**TASK PROMPT**: Could you restate word for word the lines running from the one with "integral number of" to the end of the data, both ends included, but without pictures?

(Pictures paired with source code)

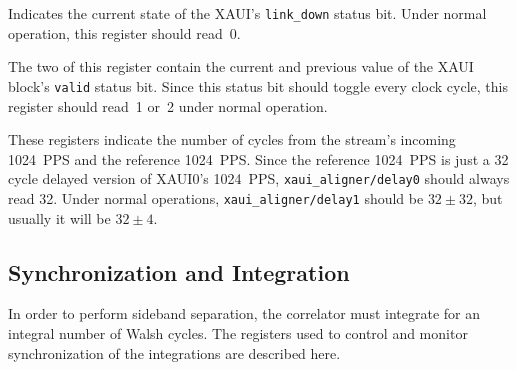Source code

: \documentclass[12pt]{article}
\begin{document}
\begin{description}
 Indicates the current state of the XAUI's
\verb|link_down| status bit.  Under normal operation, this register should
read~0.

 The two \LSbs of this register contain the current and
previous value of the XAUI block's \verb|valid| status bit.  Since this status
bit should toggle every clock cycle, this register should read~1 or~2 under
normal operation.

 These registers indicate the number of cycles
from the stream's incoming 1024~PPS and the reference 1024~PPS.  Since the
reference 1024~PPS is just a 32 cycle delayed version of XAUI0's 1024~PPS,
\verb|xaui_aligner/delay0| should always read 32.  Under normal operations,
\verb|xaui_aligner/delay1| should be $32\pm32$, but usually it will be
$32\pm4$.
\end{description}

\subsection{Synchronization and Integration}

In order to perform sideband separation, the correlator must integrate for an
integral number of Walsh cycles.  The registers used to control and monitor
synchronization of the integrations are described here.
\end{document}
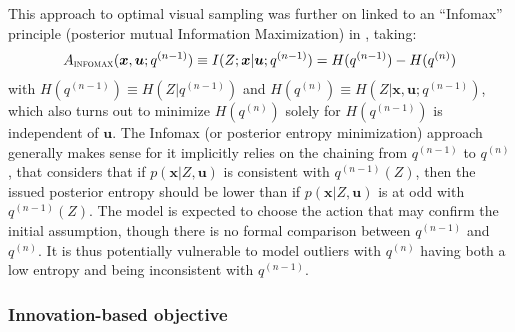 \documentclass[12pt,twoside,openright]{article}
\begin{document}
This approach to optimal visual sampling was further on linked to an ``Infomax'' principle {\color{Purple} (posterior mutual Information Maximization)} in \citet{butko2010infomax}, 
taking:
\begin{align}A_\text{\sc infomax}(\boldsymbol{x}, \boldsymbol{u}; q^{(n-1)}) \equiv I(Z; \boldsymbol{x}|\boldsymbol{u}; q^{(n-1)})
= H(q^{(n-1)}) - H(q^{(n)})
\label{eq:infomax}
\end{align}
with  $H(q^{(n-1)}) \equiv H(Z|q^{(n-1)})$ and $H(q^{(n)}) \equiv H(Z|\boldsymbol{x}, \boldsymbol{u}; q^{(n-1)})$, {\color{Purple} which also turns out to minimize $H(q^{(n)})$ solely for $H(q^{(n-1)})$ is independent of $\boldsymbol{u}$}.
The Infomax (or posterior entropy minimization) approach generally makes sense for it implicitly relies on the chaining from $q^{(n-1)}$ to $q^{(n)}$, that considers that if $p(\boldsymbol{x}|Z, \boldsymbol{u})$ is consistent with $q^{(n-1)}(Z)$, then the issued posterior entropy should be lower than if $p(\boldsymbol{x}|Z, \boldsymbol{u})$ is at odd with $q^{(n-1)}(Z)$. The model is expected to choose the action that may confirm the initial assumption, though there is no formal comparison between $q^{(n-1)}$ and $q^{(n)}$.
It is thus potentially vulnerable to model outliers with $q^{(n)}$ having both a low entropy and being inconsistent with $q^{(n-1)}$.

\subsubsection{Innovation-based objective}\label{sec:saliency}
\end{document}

**ANSWER AREA**:
integral number of Walsh cycles.  The registers used to control and monitor
synchronization of the integrations are described here.
\end{document}
 \documentclass[12pt,twoside,openright]{article}
\begin{document}
This approach to optimal visual sampling was further on linked to an ``Infomax'' principle {\color{Purple} (posterior mutual Information Maximization)} in \citet{butko2010infomax}, 
taking:
\begin{align}A_\text{\sc infomax}(\boldsymbol{x}, \boldsymbol{u}; q^{(n-1)}) \equiv I(Z; \boldsymbol{x}|\boldsymbol{u}; q^{(n-1)})
= H(q^{(n-1)}) - H(q^{(n)})
\label{eq:infomax}
\end{align}
with  $H(q^{(n-1)}) \equiv H(Z|q^{(n-1)})$ and $H(q^{(n)}) \equiv H(Z|\boldsymbol{x}, \boldsymbol{u}; q^{(n-1)})$, {\color{Purple} which also turns out to minimize $H(q^{(n)})$ solely for $H(q^{(n-1)})$ is independent of $\boldsymbol{u}$}.
The Infomax (or posterior entropy minimization) approach generally makes sense for it implicitly relies on the chaining from $q^{(n-1)}$ to $q^{(n)}$, that considers that if $p(\boldsymbol{x}|Z, \boldsymbol{u})$ is consistent with $q^{(n-1)}(Z)$, then the issued posterior entropy should be lower than if $p(\boldsymbol{x}|Z, \boldsymbol{u})$ is at odd with $q^{(n-1)}(Z)$. The model is expected to choose the action that may confirm the initial assumption, though there is no formal comparison between $q^{(n-1)}$ and $q^{(n)}$.
It is thus potentially vulnerable to model outliers with $q^{(n)}$ having both a low entropy and being inconsistent with $q^{(n-1)}$.

\subsubsection{Innovation-based objective}\label{sec:saliency}
\end{document}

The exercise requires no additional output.